Daniel Inouye signed up, and within a year he was a platoon sergeant leading other Japanese Americans in the 442ndRegimental Combat Team. He first saw action in Italy, and then in France, where they rescued the “Lost Battalion.” The fuck is a lost battalion? A group of over 200 not Japanese American soldiers surrounded by Germans. Other rescue attempts failed, but the 442nd fought like mad, suffering horrible casualties, and rescued 211 fellow Americans. FYI, the 442nd is the most decorated unit for its size in U.S. military history.
Inouye was given a battlefield promotion to second lieutenant for his actions in rescuing the Lost Battalion, and then went back to Italy.
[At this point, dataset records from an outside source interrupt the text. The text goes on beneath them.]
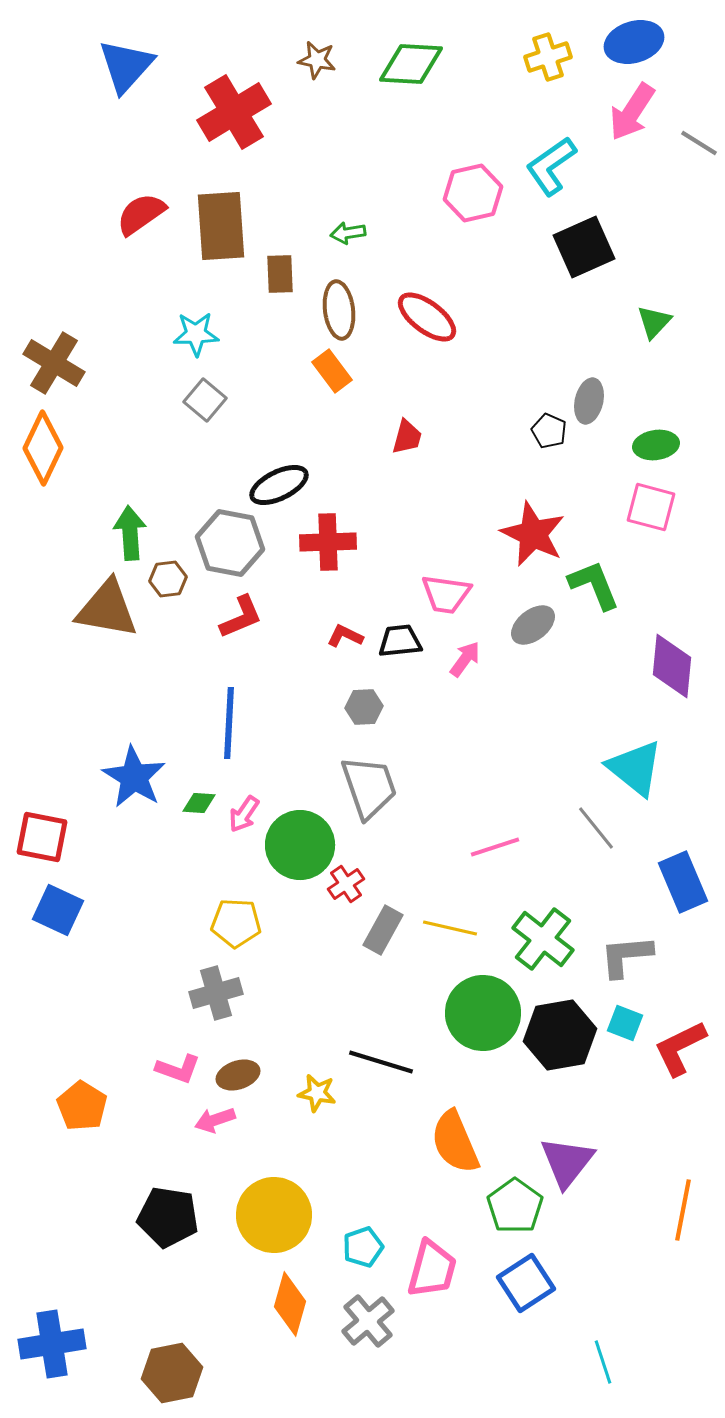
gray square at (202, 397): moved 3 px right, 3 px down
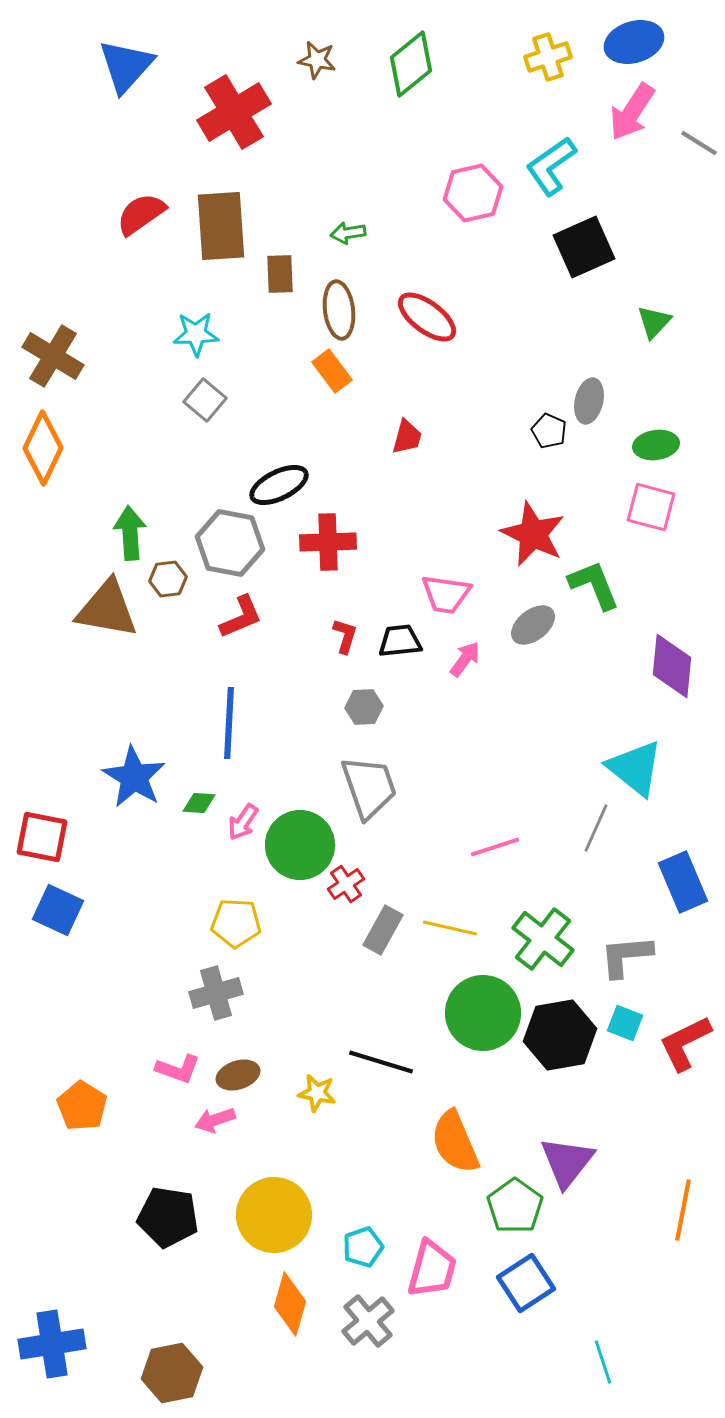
green diamond at (411, 64): rotated 42 degrees counterclockwise
brown cross at (54, 363): moved 1 px left, 7 px up
red L-shape at (345, 636): rotated 81 degrees clockwise
pink arrow at (244, 814): moved 1 px left, 8 px down
gray line at (596, 828): rotated 63 degrees clockwise
red L-shape at (680, 1048): moved 5 px right, 5 px up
During an attack his men were pinned down by three German machine gun nests. He went to attack and was shot in the stomach and said fuck it, ignored the wound, and charged one of the nests, blowing them to Nazi hell with hand grenades and his submachine gun. Then he rallied his men, and they took out the second nest. Then he collapsed from blood loss. Then shit got really fucking weird.
He fucking crawled toward the third nest, was about to throw a grenade, and got shot by a grenade launcher, which hit him in the elbow. The grenade launched at him was a dud, but the blunt force mostly ripped his arm off. His largely detached arm still clenched a grenade. So he said fuck this, used his working hand to take the grenade from the amputated hand, threw it at the third nest, and blew those fucking Nazis into bratwurst.
Inouye was elected to the U.S. Senate as a Democrat in 1962 and never lost an election. In the 1990s, Congress began to look at records of Japanese American soldiers who were deserving the Medal of Honor but were denied it due to racism. On June 21, 2000, Senator Daniel Inouye and 19 other Japanese American veterans of the 442nd were awarded the Medal of Honor by President Clinton.